Much steam and smoke has been generated from the UK's Labour Party camp following the award of the contract for the rather late running Thameslink 2000 project.
The terms and conditions attatched to the bidding process by the former government headed by one Gordon Brown, late of these columns, whose two closest henchmen were Eds Miliband and Balls did not create a level playingfield for British companies. Indeed they favoured other non UK EU bidders. It was no surprise therefore when Germany's Siemens, already a supplier of high quality trains to the UK defeated Canada's Bombardier (European HQ:Berlin) who happen to have an assembly plant at Derby. They won fair and square. Indeed some factors were not taken into account but that was down to Labour's own legal stipulations. Once the bidding parameters and conditions were issued to all parties and they had responded there was no way they could be ammended without risking enormous damages being awarded to whoever produced the best deal under them. Labour know that full well although they seem to be telling the public that it's not true.
The next big contract pending is for Crossrail trains to operate on the route being created between Shenfield in Essex and Maidenhead in Berkshire. It was due to open for bidding on much the same terms in December this year. The government has now announced a delay to the process to enable the conditions to be rewritten so as to give companies with building facilities in the UK an equal chance, but no guarantee, of winning thanks to a broader range of considerations.
One would have thought that would have brought widespread acclaimation from the Opposition. How naive can we get? Not so. Anna Eagle the opposition spokesperson shreiks : " If ministers are now saying it's possible to review the Crossrail contract how do they explain why they have cost British jobs by refusing to do the same for the new Thameslink trains as Labour has repeatedly demanded?"
How does one explain to Ms Eagle and colleagues that it was her party who made it unlikely that Bombardier could win the Thameslink contract and it is the wicked Tories (primarily, though the Lib Dems might be in there somewhere) who are now enabling them to bid for the next big one on equal terms?
The whole question of Britain's future transport infrastructure deserves a much higher quality,-and objectivity and veracity,-of debate than it is currently getting. Labour when in power, with Lord Adonis as Minster of Transport,were doing very well at least for rail and aviation. Heathrow's third runway and its rail link to the southern network were both confirmed and would have happened if they had won the may 2010 election. On the railways the country's south-north high speed rail project HS2 was solid and would have been pushed through regardless of screams of pain from the well heeled and well connected London orientated Chiterns "Over our dead bodies" lobby. The lesser but still significant northern triangle electrification project around Liverpool-Manchester-Preston- Blackpool was confirmed .Only the road network needed more thought and investment.

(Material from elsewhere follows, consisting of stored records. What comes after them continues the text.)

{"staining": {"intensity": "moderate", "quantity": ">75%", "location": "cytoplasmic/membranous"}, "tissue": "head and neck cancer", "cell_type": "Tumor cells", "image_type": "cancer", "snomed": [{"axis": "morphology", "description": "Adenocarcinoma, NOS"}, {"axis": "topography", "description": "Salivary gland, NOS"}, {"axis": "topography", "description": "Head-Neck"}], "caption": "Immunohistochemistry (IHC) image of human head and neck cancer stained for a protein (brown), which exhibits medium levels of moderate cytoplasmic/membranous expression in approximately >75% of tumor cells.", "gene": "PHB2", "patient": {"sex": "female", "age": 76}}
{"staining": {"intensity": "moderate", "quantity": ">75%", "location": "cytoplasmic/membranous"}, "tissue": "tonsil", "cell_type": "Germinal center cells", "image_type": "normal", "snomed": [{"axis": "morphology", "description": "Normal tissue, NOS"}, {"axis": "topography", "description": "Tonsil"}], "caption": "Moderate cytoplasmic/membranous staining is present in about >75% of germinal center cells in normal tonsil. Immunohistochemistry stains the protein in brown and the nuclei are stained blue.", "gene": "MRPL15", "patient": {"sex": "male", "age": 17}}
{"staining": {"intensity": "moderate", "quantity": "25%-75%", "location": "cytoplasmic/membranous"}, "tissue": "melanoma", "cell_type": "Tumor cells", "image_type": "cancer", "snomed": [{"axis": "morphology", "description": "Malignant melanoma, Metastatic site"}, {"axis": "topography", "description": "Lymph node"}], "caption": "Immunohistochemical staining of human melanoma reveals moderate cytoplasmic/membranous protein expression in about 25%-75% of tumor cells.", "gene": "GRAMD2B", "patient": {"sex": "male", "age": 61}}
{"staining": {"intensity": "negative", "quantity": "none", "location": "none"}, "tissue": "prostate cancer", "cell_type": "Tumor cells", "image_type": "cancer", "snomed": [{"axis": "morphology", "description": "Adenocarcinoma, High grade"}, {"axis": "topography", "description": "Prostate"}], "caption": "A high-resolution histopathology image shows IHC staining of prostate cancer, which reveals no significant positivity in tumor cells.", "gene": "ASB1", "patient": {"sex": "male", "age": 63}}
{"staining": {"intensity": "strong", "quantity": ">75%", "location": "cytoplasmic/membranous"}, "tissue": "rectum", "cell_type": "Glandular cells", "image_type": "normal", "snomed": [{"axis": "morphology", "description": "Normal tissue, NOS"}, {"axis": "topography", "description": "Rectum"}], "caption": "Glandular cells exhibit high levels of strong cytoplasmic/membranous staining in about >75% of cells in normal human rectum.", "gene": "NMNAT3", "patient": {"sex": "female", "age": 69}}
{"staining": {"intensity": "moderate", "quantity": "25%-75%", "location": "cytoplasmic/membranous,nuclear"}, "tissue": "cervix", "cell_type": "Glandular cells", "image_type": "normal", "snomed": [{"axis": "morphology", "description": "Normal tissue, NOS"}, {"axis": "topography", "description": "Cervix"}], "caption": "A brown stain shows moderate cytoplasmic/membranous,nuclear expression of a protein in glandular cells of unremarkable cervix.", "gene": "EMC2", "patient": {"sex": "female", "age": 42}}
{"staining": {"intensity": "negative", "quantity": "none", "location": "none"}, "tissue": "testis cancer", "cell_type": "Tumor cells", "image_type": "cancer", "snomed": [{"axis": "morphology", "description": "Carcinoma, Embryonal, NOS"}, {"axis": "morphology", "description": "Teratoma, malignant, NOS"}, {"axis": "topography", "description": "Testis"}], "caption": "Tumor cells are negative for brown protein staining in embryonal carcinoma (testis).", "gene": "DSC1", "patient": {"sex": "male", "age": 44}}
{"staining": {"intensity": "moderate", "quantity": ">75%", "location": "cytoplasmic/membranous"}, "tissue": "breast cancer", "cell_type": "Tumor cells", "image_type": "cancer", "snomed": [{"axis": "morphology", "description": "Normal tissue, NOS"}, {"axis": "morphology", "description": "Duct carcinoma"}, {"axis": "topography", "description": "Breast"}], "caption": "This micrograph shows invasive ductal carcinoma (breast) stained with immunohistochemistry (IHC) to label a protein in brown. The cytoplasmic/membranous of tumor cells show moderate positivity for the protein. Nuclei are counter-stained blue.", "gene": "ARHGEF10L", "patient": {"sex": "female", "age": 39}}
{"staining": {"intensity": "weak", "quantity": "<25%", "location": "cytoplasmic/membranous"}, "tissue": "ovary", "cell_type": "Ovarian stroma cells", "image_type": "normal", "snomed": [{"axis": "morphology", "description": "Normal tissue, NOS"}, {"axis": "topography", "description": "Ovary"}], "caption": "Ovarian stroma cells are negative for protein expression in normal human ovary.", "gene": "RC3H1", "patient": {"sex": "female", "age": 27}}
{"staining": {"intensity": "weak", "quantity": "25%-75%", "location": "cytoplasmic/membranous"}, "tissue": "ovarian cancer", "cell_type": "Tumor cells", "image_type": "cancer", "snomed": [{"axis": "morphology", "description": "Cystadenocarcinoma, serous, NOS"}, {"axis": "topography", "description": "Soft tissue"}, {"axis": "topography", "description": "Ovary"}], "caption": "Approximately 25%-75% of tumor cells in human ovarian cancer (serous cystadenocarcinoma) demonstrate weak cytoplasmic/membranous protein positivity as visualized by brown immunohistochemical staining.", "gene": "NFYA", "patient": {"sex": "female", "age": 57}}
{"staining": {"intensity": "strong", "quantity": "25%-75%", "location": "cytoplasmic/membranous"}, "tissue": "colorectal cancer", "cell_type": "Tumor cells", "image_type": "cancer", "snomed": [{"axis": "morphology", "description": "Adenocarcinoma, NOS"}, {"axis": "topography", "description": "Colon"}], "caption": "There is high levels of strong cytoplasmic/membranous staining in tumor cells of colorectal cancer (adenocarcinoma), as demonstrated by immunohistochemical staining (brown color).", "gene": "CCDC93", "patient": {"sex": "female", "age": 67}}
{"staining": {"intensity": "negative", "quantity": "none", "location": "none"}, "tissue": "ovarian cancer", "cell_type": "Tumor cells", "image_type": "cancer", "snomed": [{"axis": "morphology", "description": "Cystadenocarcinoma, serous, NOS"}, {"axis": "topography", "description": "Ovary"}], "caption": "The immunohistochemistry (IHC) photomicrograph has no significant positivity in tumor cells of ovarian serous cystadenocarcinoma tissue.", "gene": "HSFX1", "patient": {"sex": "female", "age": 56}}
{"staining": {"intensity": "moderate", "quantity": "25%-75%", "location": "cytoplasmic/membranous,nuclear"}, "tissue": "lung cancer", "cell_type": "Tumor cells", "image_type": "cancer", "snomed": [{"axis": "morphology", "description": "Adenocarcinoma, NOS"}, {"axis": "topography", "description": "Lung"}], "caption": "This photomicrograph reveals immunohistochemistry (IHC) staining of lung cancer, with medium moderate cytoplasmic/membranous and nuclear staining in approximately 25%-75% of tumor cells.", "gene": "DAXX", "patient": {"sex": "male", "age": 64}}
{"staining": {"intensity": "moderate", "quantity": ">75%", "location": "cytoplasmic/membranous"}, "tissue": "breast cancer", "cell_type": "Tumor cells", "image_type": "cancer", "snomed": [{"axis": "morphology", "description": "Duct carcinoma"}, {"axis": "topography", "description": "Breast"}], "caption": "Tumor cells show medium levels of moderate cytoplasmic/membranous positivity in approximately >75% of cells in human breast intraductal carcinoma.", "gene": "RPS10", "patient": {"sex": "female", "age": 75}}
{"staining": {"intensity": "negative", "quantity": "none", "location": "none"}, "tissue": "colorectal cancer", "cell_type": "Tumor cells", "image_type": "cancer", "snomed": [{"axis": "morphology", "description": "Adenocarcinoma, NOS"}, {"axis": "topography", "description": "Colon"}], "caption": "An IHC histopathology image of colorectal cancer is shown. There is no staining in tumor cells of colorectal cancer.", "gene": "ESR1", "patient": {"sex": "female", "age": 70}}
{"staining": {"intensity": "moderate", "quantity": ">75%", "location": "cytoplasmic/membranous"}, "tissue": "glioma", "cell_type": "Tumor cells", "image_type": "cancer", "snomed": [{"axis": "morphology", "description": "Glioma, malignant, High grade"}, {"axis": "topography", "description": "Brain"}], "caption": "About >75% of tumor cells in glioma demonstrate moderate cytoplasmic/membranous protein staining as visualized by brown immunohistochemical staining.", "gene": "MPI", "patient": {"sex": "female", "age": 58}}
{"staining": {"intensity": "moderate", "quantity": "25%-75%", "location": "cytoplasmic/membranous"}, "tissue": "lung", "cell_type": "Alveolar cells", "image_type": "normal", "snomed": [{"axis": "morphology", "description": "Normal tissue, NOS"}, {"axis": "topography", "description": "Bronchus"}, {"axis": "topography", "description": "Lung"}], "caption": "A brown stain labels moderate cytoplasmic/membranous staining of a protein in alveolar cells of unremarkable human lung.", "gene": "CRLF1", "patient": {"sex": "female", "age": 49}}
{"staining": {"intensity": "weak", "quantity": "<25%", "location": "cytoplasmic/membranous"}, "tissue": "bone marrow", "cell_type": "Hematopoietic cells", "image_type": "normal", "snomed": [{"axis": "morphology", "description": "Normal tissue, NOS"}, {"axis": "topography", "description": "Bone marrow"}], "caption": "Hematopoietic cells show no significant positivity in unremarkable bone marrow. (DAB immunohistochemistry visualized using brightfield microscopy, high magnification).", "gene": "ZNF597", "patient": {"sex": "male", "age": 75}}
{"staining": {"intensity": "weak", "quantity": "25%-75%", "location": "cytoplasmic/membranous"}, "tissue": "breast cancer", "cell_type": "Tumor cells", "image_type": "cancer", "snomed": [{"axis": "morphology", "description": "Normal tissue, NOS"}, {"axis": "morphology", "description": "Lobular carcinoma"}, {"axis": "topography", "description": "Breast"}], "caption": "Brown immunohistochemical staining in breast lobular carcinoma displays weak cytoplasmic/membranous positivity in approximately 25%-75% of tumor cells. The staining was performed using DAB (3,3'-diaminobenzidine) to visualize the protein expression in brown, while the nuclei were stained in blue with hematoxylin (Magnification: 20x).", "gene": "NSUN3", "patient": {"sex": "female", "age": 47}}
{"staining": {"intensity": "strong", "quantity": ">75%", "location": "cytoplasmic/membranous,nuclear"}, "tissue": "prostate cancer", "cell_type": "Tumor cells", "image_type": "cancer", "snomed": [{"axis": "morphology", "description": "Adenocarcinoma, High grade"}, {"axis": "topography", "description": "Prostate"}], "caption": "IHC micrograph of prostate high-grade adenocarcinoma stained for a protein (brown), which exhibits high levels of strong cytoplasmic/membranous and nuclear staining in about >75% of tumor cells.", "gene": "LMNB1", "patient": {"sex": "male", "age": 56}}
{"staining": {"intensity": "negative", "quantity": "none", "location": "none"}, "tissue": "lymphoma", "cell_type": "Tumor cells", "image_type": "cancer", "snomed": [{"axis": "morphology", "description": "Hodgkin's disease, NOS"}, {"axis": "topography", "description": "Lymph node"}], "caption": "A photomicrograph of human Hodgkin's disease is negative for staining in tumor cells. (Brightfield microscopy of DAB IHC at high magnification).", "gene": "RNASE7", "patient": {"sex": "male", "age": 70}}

Right now Labour seem to have abandoned the quiet sensible Adonis era in transport and have decided just to pitch in with "yah, boo" politics whenever they see an opportunity. The Tories have been disastrous on aviation by throwing away the Heathrow runway and its southern rail link and promising increases in taxes on air travel planned for next year. So far though they have been much better on the railways, pushing ahead with HS 2 despite noisy and unpleasant hostility from its Chilterns and Oxfordshire local parties (ironically using government money to oppose the government). The moment of courage and truth will come in December when the decision on HS2 is announced. That apart, they are set to produce a paper on other transport plans, including resumed road and motorway building, this autumn. They need to hold their nerve and tough out opposition from within their own ranks and from those out there who see it as green or environmentally desirable that Britain winds down rather than increases its transport capacity. The supporters of that approach would be happy to see the country quite quickly strangle itself in increasingly inadequate and antiquated networks. The visionary Victorians did well in overcoming or bypassing the obstruction to railways and roads put in their way by powerful landowners.
Needed right now are new infrastructure visionaries and high level, well informed debate followed by action (that's called building) rather than more studies, enquiries and the like so beloved of British beaurocrats,naysayers and indecisive politicians. Layers of obstacles across the tracks, roadways and runways have to be challenged and reminded of what the country would have looked like (very poor for those who didn't get it) if the Victorian planners had been less persistant.